### [TEXT FOR ANALYSIS]
To combat cancer, an arch-enemy that kills millions of people around the world (and some 600,000 in the US alone), researchers sometimes revert to using trickery.
In recent years, it’s become clear that proteins that bind to RNA – ribonucleic acid, a molecule essential in various biological roles in coding, decoding, regulation and expression of genes – play a major role in cancer growth. These proteins, active in all cells but especially in cancer cells, bind to RNA molecules and accelerate cancer cell growth. Unfortunately, no cancer treatment has targeted these proteins – until now.
In an article titled “Specific inhibition of splicing factor activity by decoy RNA oligonucleotides” in the new issue of the prestigious journal Nature Communications, Prof. Rotem Karni and his team at the Hebrew University of Jerusalem present a new technology to fight cancer. They designed decoy molecules that trick RNA-binding proteins into binding with them. Once attached, these RNA-binding proteins are no longer able to bind with the natural RNA molecules in cancer cells, and they lose their cancer-promoting activity. These “sterile” RNA molecule decoys are called oligonucleotides.

### [RECORD EXCERPTS]

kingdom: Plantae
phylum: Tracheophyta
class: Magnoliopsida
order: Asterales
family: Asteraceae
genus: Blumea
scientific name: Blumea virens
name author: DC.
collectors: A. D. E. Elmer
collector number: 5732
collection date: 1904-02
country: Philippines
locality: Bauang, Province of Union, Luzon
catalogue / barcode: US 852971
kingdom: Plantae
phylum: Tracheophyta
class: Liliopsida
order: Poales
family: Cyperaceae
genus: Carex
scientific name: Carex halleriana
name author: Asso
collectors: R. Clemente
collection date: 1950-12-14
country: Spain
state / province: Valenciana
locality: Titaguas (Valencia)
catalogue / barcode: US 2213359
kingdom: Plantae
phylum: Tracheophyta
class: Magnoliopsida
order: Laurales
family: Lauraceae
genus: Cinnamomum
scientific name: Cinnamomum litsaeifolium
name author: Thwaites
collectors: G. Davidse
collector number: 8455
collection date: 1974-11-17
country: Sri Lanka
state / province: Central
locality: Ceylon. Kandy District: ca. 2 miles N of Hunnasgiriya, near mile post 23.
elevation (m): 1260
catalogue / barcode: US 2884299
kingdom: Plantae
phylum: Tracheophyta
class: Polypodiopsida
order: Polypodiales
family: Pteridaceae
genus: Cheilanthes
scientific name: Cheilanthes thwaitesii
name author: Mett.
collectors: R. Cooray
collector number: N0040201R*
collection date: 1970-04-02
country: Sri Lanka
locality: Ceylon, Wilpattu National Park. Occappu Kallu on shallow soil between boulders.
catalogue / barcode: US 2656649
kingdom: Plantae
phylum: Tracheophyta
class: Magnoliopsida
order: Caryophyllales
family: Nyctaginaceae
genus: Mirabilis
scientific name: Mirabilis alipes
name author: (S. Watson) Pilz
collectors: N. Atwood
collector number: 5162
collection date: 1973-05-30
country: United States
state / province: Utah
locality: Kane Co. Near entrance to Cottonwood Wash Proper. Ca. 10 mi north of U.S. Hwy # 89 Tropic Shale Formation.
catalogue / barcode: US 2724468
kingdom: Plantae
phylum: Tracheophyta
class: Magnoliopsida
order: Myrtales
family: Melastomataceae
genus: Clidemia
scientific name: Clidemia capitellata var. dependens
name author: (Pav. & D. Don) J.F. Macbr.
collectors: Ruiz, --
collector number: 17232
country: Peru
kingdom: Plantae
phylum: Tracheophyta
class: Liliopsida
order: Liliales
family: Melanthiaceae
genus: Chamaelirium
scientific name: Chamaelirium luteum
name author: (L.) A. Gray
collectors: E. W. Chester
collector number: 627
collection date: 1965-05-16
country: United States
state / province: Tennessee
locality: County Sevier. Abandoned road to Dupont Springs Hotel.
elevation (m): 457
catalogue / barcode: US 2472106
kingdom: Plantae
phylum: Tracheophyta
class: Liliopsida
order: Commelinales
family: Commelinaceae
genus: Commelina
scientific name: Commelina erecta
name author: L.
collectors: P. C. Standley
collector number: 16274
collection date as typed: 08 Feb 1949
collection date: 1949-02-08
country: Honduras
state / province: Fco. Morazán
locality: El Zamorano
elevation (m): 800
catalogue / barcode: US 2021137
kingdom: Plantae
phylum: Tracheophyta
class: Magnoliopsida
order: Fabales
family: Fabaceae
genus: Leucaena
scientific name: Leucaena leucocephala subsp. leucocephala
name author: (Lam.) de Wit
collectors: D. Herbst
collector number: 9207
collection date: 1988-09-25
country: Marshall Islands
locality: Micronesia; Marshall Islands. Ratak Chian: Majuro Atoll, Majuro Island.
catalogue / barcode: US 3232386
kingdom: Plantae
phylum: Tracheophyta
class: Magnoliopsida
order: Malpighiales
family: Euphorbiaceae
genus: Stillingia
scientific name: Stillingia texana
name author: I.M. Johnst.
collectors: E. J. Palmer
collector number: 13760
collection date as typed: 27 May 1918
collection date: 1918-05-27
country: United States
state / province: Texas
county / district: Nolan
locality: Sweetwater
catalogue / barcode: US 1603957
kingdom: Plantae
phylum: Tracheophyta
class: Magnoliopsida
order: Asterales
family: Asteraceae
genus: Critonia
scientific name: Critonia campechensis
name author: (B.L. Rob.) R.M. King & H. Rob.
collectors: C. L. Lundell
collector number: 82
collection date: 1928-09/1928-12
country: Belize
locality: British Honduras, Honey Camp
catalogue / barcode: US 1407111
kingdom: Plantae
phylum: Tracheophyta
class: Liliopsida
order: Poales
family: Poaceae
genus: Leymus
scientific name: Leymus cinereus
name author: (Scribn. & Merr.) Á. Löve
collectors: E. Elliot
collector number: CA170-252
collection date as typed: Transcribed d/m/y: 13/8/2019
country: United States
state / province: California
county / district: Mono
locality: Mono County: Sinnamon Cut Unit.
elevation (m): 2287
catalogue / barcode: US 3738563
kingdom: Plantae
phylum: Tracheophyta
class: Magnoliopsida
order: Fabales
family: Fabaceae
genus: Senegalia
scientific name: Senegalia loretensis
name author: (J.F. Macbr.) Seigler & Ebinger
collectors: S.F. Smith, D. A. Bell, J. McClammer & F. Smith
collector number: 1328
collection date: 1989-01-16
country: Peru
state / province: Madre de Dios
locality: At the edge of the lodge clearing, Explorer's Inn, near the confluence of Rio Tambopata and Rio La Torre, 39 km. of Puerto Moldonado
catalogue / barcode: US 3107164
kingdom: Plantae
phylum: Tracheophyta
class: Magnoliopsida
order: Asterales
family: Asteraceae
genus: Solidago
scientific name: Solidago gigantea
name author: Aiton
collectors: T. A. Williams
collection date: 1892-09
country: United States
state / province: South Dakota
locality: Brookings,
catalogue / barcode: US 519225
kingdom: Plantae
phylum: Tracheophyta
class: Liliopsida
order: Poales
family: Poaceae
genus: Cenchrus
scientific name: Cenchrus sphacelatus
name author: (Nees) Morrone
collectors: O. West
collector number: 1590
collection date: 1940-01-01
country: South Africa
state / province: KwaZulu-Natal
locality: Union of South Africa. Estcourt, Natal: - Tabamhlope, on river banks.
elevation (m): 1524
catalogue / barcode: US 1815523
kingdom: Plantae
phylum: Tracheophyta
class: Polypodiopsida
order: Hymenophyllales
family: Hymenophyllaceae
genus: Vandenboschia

### [TASKS TO CARRY OUT]
1. In the text on decoy RNA molecules against cancer, which journal published the article by Prof. Rotem Karni's team?
2. According to the text on decoy RNA molecules against cancer, why do the RNA-binding proteins lose their cancer-promoting activity once the decoys are introduced? Answer in one to three sentences.
3. Write the next part of the text on decoy RNA molecules against cancer, beginning after its final sentence.

### [ANSWERS TO THIS EXERCISE]
1. Nature Communications.

2. The decoys trick the RNA-binding proteins into attaching to them. Once attached, the proteins can no longer bind to the natural RNA molecules in cancer cells, so they stop promoting cancer.

3.
“Our technology is a new approach in the war on cancer. By understanding the biological function of RNA-binding proteins, we successfully designed decoy molecules that inhibit these proteins and move us ever closer to creating an anti-cancer drug,” explained Karni.
He and his Hebrew University Institute for Medical Research-Israel Canada (IMRIC) team, led by doctoral student Polina Cohen-Denichenko, developed several decoy molecules that inhibit the RNA-binding proteins that speed-up the growth of brain and breast cancer. To test the decoys, they treated brain cancer cells with decoy molecules. When the cells were then injected into healthy mice, the cancer cells did not replicate and, soon after, the tumors died off.
Alhough this study tested the efficacy of decoy molecules on breast and brain cancer cells, Karni explained that his technology enables scientists to tailor-make decoys for other types of cancer, thereby speeding up and improving treatment for cancer patients. “We still need to examine the toxicity of the decoy molecules and to test their efficacy on animals before we can move on to humans,” cautioned Karni. “However, I’m optimistic, given that we’ve already succeeded at creating decoy oligonucleotides that inhibit RNA binding proteins in other kinds of cancers.”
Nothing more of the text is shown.